Le trop d’impôt néfaste pour la compétitivité et l’emploi
Ils ne réalisent pas qu’en dehors de leur milieu, les revenus sont variables et les emplois non garantis, et qu’augmenter l’impôt aura des conséquences qui vont en réduire l’assiette.
Celle-ci va en effet se réduire du fait de l’émigration des entrepreneurs, mais aussi de l’assèchement des investissements de compétitivité (faute d’argent), et donc de création d’emplois. Sans parler d’autres ajustements, notamment le retour au travail au noir dans le bâtiment et les services à la personne.
Un manque de culture économique
Au-delà de cet exemple fiscal, il y a l’ignorance des réactions et contreparties à toute décision économique. Et cette ignorance est parfois cultivée : un de mes interlocuteurs se félicitait récemment qu’un avocat d’affaires ne pourrait devenir ministre, pensant probablement à d’éventuels conflits d’intérêts. Alors que l’évidence, à mon avis, est que la nomination d’un familier des entreprises aurait évité bien des maladresses psychologiques et fiscales, et donc sauvé énormément d’emplois.

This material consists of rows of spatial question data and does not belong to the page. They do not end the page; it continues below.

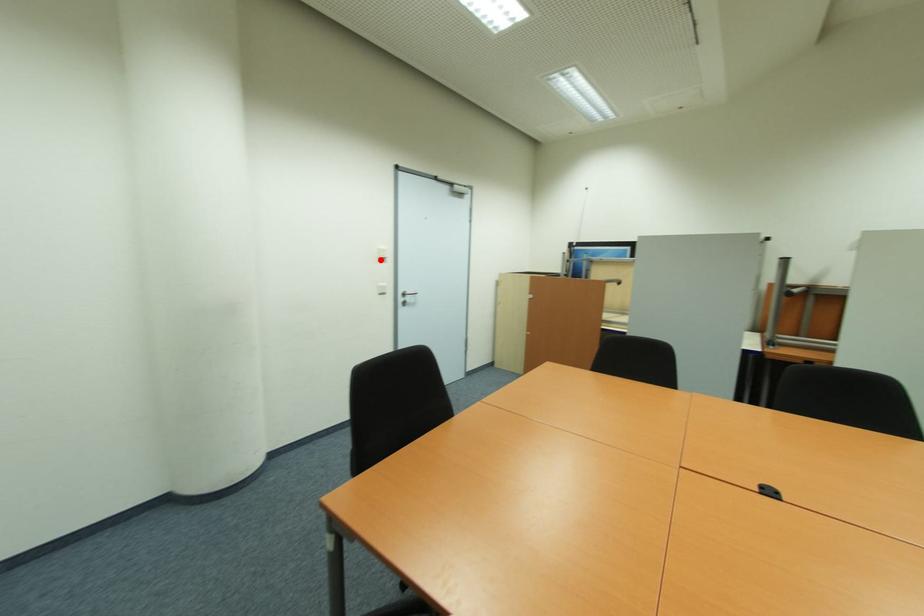
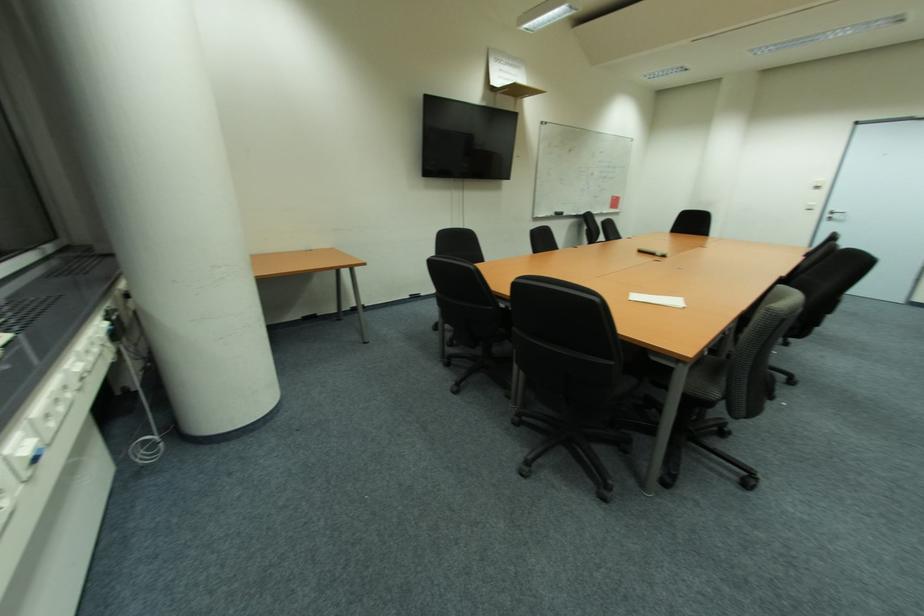
Question: I am providing you with two images of the same scene from different viewpoints. A red point is marked on the first image. Is the red point's position out of view in image 2?

Choices:
 (A) Yes
 (B) No

Answer: (B)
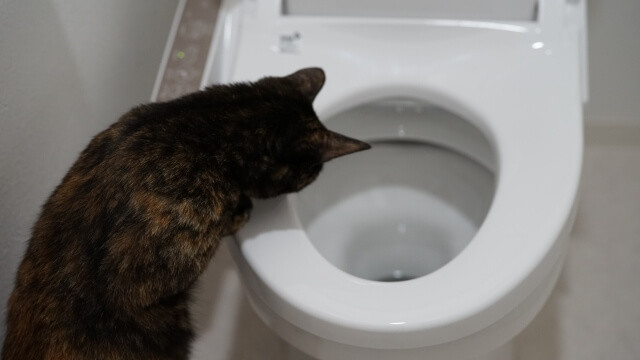
At what (x,y) coordinates should I click in order to perform the action: click on toilet. Please return your answer as a coordinate pair (x, y). The width and height of the screenshot is (640, 360). Looking at the image, I should click on (330, 301).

Il existe tout un écosystème idéologique, en France plus qu’ailleurs, qui ignore les mécanismes basiques de l’économie que sont la table de soustraction et la contrepartie :
- Si on produit moins que ce que l’on consomme, on s’endette, et l’expérience grecque hier, et argentine aujourd’hui, en montre les limites.
- Si on augmente les coûts et complique la réglementation de la construction, de la location ou du travail, on voit disparaître les logements neufs, les logements à louer et les emplois.
Cet écosystème a ses clubs, ses publications, ses enseignants, ses militants ; tous se documentent les uns chez les autres. Il s’agit souvent d’idéalistes pleins de bonnes intentions – et de quelques cyniques jouant la comédie pour être élus -, qui pensent que l’Histoire est injuste, et donc en nient les leçons.
Mais le problème est que ce groupe anti-riches est au pouvoir en France, ce qui est une exception dans les pays développés, où l’on nous regarde avec commisération, comme je le constate souvent lors de mes activités à l’étranger.
Le Monde vient de publier un article louangeur sur un livre expliquant que « le marché » n’était qu’un dogme religieux. Ce qui montre une ignorance totale de l’histoire et de la géographie économique !
Espérons que leur échec amènera nos décideurs à se renseigner : quelques visites à des experts-comptables leur montreraient la ruine de nos PME, nos principaux créateurs d’emplois, de façon plus parlante que les rapports de l’INSEE qui les ignorent largement !
PME ruinées, grandes entreprises se redéployant à l’étranger, entrepreneurs allant créer ailleurs, étudiants qualifiés et chômeurs dynamiques allant travailler aux quatre coins du monde : la France se vide.
Si nos gouvernants continuent ainsi, il ne restera à terme que des services publics tournant à vide… ou pour de nouveaux arrivants. Ils auront ainsi facilité le grand remplacement.